** Records for the task follows **

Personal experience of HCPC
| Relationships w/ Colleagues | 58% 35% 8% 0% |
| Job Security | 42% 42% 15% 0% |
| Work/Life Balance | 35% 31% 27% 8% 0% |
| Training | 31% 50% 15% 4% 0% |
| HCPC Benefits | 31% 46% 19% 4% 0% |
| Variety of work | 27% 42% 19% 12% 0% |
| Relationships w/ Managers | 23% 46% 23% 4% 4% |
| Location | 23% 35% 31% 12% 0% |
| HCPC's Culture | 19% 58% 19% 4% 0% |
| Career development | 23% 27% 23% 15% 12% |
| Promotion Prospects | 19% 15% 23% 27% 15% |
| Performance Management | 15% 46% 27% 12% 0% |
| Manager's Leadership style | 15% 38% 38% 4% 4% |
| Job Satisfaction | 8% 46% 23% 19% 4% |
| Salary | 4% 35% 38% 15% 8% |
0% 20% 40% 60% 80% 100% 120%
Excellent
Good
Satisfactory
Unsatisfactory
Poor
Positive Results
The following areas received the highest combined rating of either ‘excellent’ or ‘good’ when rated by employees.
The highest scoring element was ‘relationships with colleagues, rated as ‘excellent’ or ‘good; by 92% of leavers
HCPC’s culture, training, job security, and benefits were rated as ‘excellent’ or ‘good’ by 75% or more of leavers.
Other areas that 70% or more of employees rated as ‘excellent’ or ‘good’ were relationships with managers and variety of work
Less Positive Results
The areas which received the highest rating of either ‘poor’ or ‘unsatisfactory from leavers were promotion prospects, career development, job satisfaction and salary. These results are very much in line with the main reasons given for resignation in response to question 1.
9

** End of Records for the task **
** Records for the task follows **

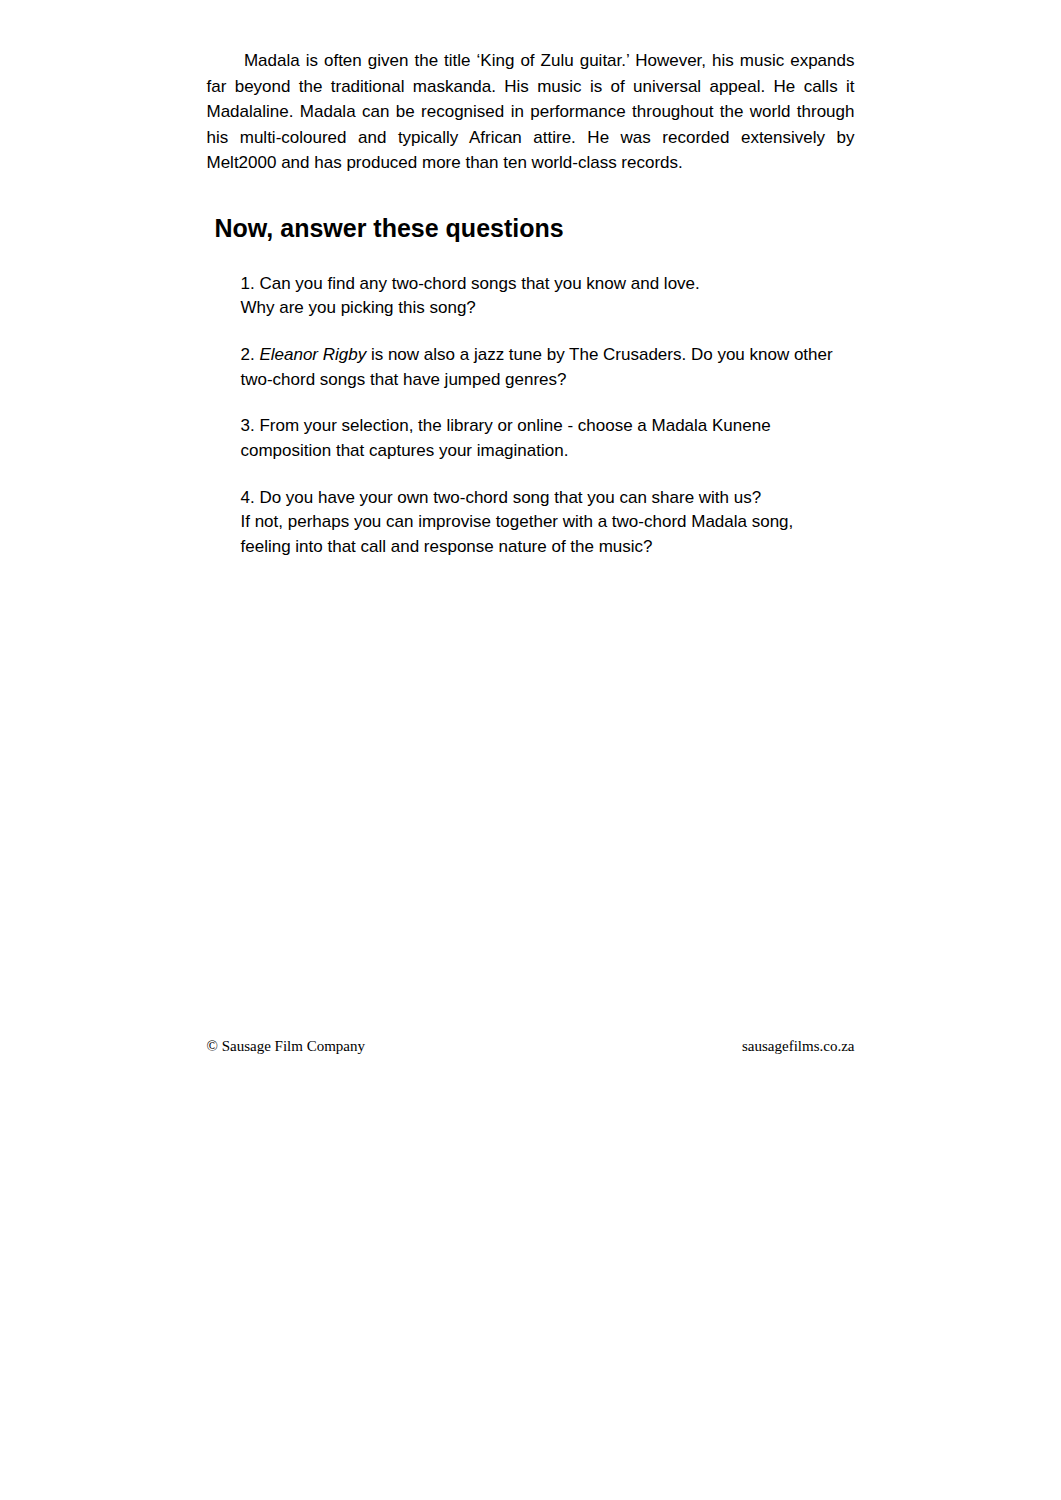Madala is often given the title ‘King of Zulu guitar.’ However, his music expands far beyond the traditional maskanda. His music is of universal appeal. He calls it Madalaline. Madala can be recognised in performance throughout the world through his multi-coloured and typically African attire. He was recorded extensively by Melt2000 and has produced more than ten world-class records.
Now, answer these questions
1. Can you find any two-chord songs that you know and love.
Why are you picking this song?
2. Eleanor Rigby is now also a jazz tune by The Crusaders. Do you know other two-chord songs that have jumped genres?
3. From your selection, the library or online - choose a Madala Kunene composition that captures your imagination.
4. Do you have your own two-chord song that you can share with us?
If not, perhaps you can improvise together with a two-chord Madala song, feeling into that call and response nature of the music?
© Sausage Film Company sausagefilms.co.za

** End of Records for the task **
** Records for the task follows **

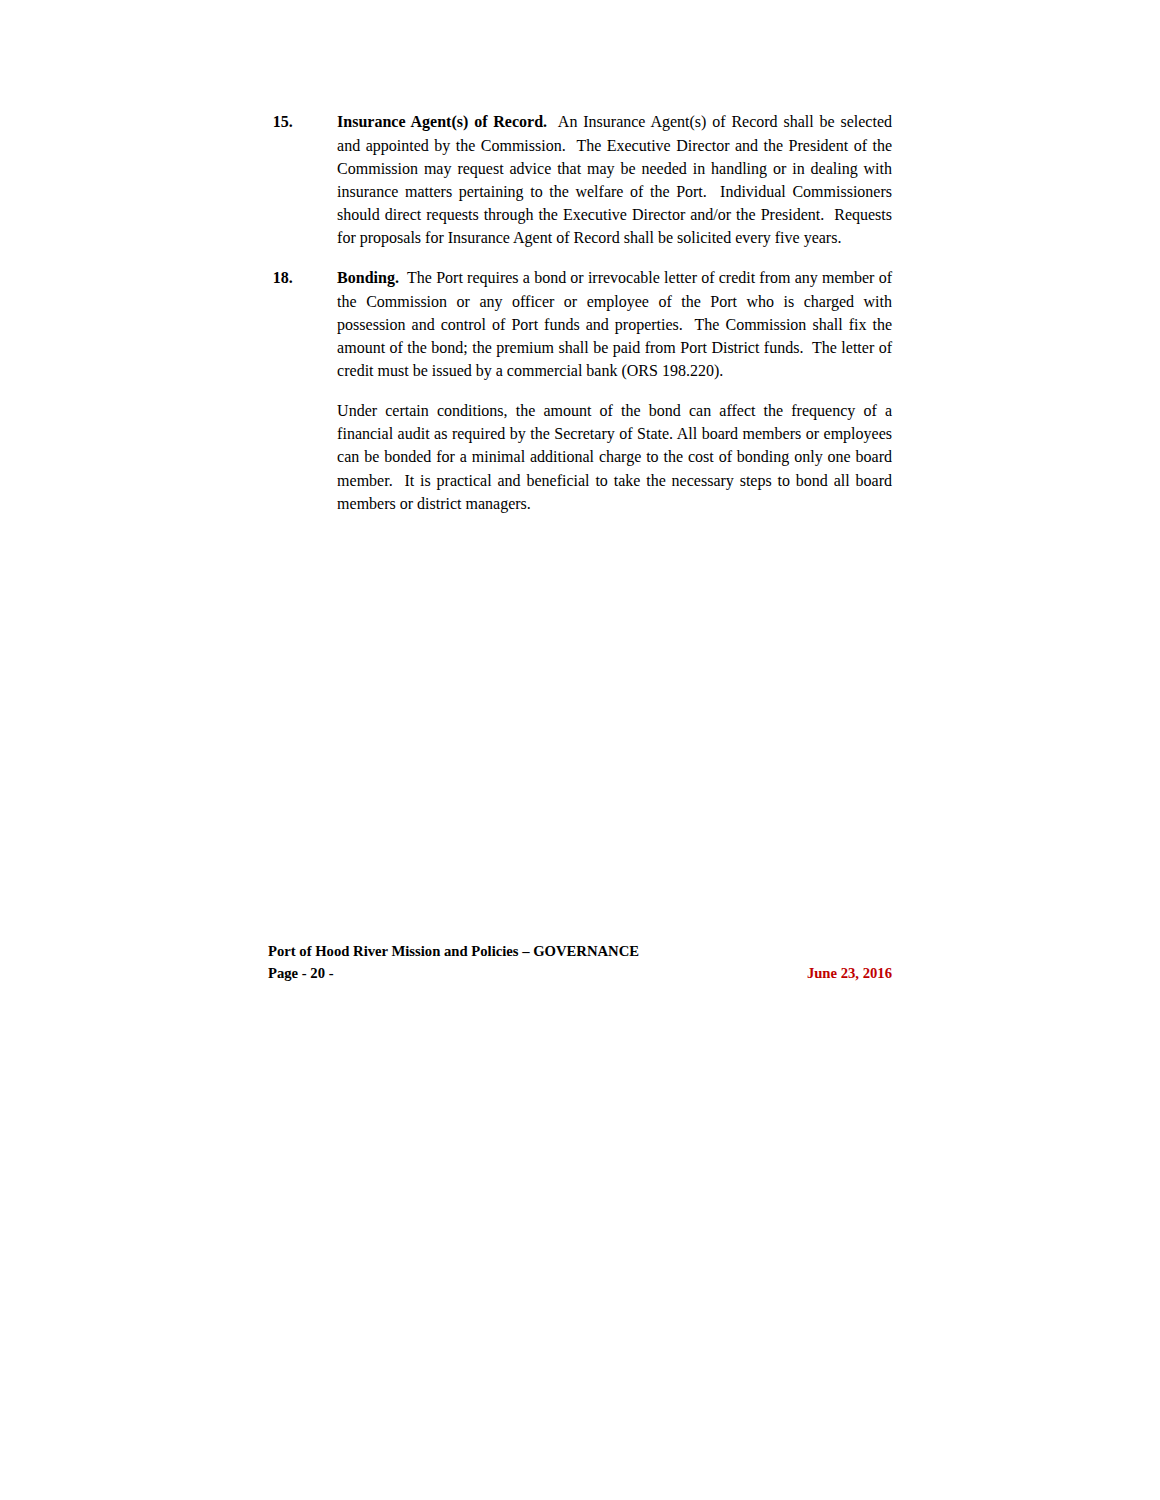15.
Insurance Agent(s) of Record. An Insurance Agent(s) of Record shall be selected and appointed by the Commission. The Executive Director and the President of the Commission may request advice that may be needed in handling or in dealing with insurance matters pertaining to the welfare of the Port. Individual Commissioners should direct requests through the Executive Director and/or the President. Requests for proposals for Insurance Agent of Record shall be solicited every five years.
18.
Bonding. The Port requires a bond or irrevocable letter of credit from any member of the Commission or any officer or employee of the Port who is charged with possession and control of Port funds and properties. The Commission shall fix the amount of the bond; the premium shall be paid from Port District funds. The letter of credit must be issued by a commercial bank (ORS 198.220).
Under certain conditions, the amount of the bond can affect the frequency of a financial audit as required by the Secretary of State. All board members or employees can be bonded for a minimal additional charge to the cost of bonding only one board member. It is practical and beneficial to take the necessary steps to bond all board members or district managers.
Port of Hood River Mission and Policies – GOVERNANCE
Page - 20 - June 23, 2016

** End of Records for the task **

# [Your goal]
Leave out every line above except those from the line with "The following areas" up to and including the line with "The highest scoring", and copy those exactly.

# [Response area]
The following areas received the highest combined rating of either ‘excellent’ or ‘good’ when rated by employees.
The highest scoring element was ‘relationships with colleagues, rated as ‘excellent’ or ‘good; by 92% of leavers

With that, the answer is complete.